Once the incident was verified, 80-90 private ambulances were dispatched to the area. Within an hour, 120 more had arrived.

The ambulances provided the service free of cost. During a meeting with the inspector general of police last year, ambulance owners were told that they would have to provide ambulances during national emergencies. And so they delivered.

President of the association Alamgir Hossain said, “Around 8:30pm, the fire came under control but we worked till midnight carrying patients.

Dr Uttam Kumar Barua, the director of the hospital, said the ambulances shuttled 800 times in total. This was made more exceptional because the fire had broken out during rush hour on a Thursday, one of the busiest times in the city.

But the efforts of the volunteers and officials made everything possible.

FIGHTING THE FLAMES

Mohammad Shohag Mia, a student of the medical college, used a hand mike, to ensure the discipline of the ambulances.
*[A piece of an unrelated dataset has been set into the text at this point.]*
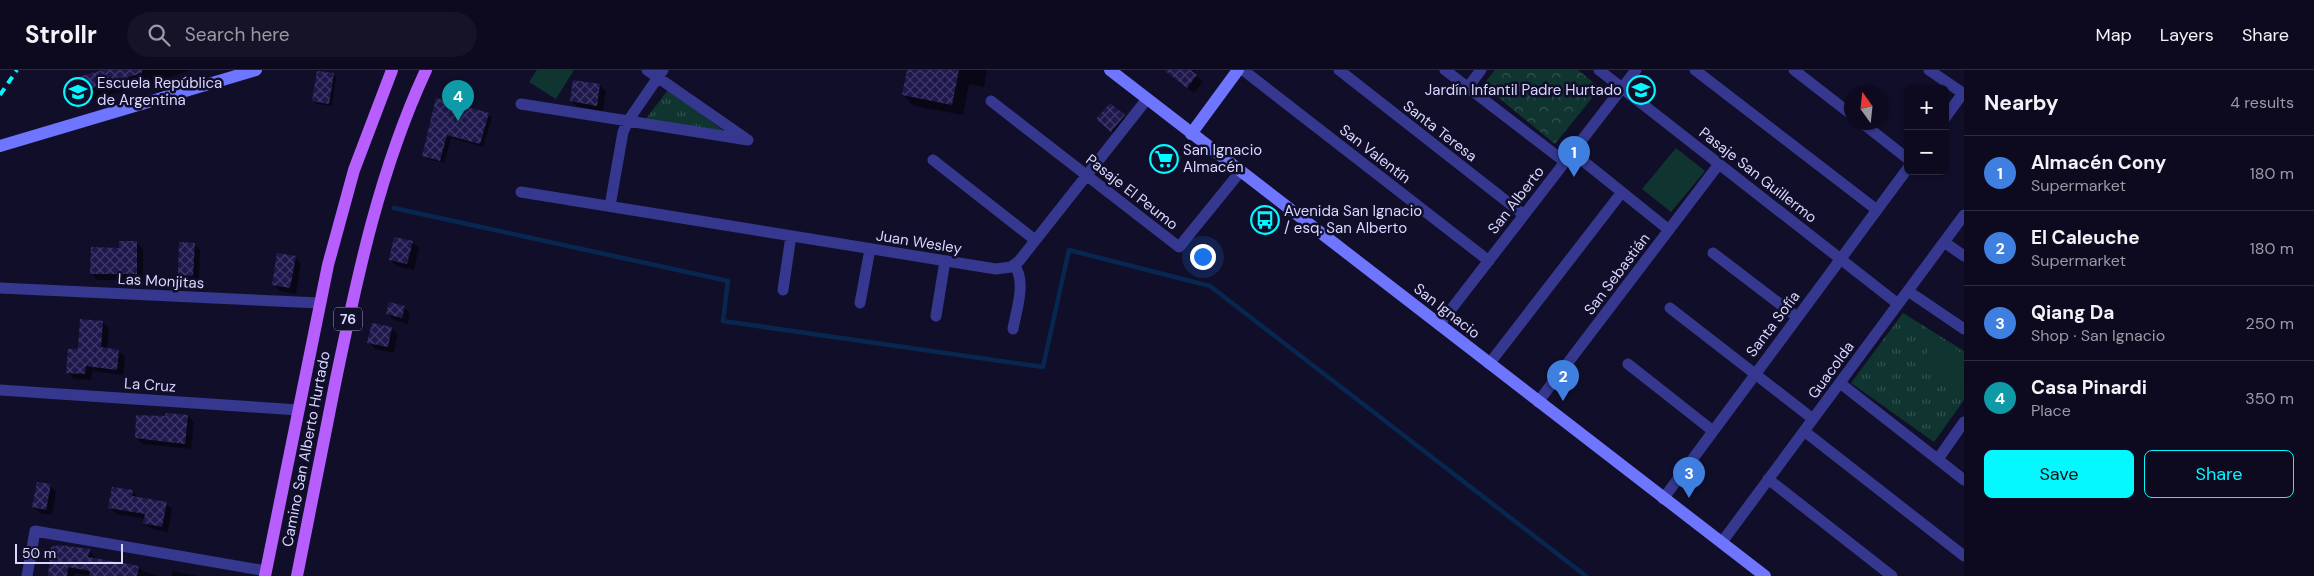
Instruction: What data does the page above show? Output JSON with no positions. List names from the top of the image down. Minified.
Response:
{"streets":{"main road":["San Ignacio","76","Camino San Alberto Hurtado"],"street":["Santa Teresa","San Valentín","Pasaje San Guillermo","Pasaje El Peumo","San Alberto","Juan Wesley","San Sebastián","Las Monjitas","Santa Sofía","Guacolda","La Cruz"]},"crossings":[["Santa Teresa","San Alberto"],["San Valentín","San Alberto"],["Pasaje San Guillermo","San Alberto"],["Pasaje San Guillermo","San Sebastián"],["Pasaje San Guillermo","Santa Sofía"],["Pasaje San Guillermo","Guacolda"],["Pasaje El Peumo","San Ignacio"],["San Alberto","San Ignacio"],["San Sebastián","San Ignacio"],["Las Monjitas","Camino San Alberto Hurtado"],["San Ignacio","Santa Sofía"],["San Ignacio","Guacolda"],["La Cruz","Camino San Alberto Hurtado"]],"places":{"school or university":["Jardín Infantil Padre Hurtado","Escuela República de Argentina"],"supermarket":["San Ignacio Almacén"],"bus stop":["Avenida San Ignacio / esq. San Alberto"]},"scale_bar":"50 m","north":"top","page":{"header":"Strollr","search":"Search here","nav":["Map","Layers","Share"],"heading":["Nearby","4 results"],"pins":["4","1","2","3"],"map_buttons":["+","−"],"list":[{"mark":"1","name":"Almacén Cony","note":"Supermarket","value":"180 m"},{"mark":"2","name":"El Caleuche","note":"Supermarket","value":"180 m"},{"mark":"3","name":"Qiang Da","note":"Shop · San Ignacio","value":"250 m"},{"mark":"4","name":"Casa Pinardi","note":"Place","value":"350 m"}],"buttons":["Save","Share"],"scale":"50 m"}}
When asked how he got there, he said, “Right after the incident, there was a Facebook page for all doctors and medical students where the matter was posted.

“We then sent out a message that there would be deluge of patients going to certain hospitals so that they should be prepared. 

The many volunteers did not only help with the evacuation process but much more.

The first call to the fire service had reached the Mohammadpur unit. Two units from there made their way to the hospital but found no source of water.

Finally, a water source was found. It was at a pond at a nearby university.

By then, two more units from Kallyanpur had joined the fight. Students rushed to lug the pipes towards the hospital so the blaze could be put out.

Meanwhile, fire fighters were busy making an important decision. 

Anwar Hossain, deputy assistant director, Fire Service and Civil Defence, said, “We first had to decide whether to fight the fire or evacuate the people.

Fighting the fire, however, would mean the spread of smoke. So we decided to evacuate first.

He then spoke of the role of the patients, attendants and students in the evacuation process.

Afterwards, the fight against the flame began.

Anwar mentioned again about the fire drill. “That is when we decided the primary shelter point during a fire would be the field in front of the hospital. Knowing that we could proceed,” he said.

Eighteen units worked together to control the blaze which was finally put out two and a half hours later.

It was finally done. The patients were evacuated. The blaze was put out.

Heroes were born in the smoke and fire of February 14. A rare precedent was set by doctors, nurses, hospital staffers, fire-fighters and volunteers.